Version: 0.4.6, installed via Conda Test files are unfortunately too big to attach. The error is with the characters in the sequence name, not allowed by the regex (in the example above, a ,)

maxibor avatar Jun 29 '20 12:06 maxibor

I did a small test file, and changing the ValidationStringency to 'SILENT' does not solve the problem, unfortunately. I will try to solve this until the next release.

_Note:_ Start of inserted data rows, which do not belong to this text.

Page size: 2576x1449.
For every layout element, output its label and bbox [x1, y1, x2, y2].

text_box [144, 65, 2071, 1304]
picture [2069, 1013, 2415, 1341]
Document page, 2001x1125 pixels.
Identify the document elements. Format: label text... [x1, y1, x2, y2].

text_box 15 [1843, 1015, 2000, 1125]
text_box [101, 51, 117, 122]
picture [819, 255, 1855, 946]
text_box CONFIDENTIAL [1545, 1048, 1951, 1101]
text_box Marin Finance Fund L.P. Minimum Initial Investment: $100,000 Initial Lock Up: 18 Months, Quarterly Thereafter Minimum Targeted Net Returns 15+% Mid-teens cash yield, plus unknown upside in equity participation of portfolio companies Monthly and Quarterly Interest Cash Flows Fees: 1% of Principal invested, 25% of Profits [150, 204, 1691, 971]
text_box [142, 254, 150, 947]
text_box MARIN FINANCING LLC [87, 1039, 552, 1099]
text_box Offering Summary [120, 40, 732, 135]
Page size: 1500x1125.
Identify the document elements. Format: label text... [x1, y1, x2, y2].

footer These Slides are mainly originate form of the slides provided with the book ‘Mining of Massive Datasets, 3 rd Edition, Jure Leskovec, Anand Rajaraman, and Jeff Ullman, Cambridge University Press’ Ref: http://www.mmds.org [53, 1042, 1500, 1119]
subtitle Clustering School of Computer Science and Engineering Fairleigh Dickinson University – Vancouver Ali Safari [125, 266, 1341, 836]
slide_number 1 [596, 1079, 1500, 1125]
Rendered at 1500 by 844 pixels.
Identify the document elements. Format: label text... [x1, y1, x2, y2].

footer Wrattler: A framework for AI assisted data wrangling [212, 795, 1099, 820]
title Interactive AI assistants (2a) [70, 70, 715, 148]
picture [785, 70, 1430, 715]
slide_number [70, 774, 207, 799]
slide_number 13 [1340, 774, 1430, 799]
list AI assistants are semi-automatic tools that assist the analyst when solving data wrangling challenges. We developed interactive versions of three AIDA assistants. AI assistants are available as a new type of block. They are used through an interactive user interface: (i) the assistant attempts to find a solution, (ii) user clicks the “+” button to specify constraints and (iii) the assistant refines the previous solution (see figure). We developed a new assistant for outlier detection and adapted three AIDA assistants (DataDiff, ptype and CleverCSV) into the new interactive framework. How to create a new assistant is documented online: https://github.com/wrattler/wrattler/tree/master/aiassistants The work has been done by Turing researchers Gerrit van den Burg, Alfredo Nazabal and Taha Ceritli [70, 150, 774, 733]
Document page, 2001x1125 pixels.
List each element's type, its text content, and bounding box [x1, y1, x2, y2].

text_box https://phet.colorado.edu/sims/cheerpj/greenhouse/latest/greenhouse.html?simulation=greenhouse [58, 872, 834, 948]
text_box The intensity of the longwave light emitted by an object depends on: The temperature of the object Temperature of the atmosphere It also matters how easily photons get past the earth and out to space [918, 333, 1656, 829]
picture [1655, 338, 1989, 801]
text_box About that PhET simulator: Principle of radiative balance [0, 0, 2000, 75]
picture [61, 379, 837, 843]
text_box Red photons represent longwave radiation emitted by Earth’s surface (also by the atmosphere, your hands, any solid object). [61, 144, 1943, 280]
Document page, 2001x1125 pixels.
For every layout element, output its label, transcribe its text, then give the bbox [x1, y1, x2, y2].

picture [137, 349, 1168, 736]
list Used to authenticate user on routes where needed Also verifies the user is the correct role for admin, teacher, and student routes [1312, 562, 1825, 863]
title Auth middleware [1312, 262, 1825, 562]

JudithNeukamm avatar Jun 29 '20 15:06 JudithNeukamm

To be honest, thats also a quite invalid FastA header 🙄 157592__A0A150IGK6__fliD,flbC,flaV 🤦

apeltzer avatar Jun 29 '20 15:06 apeltzer

Agree, Metaphlan uses funny reference names. Though, for example, this is valid: 157592__A0A150IGK6__fliD;flbC;flaV

maxibor avatar Jul 06 '20 10:07 maxibor

Unfortunately, I couldn't solve this problem. It's not influenced by the ValidationStringency parameter, and there doesn't seem to be an option to set a user-defined regex pattern. It might be an option to contact the developer of metaphlan to make them aware of this issue? Or to fix the file before running DaamageProfiler. If you find any solution to solve this within the code, I'll happy to include it.

JudithNeukamm avatar Aug 05 '20 10:08 JudithNeukamm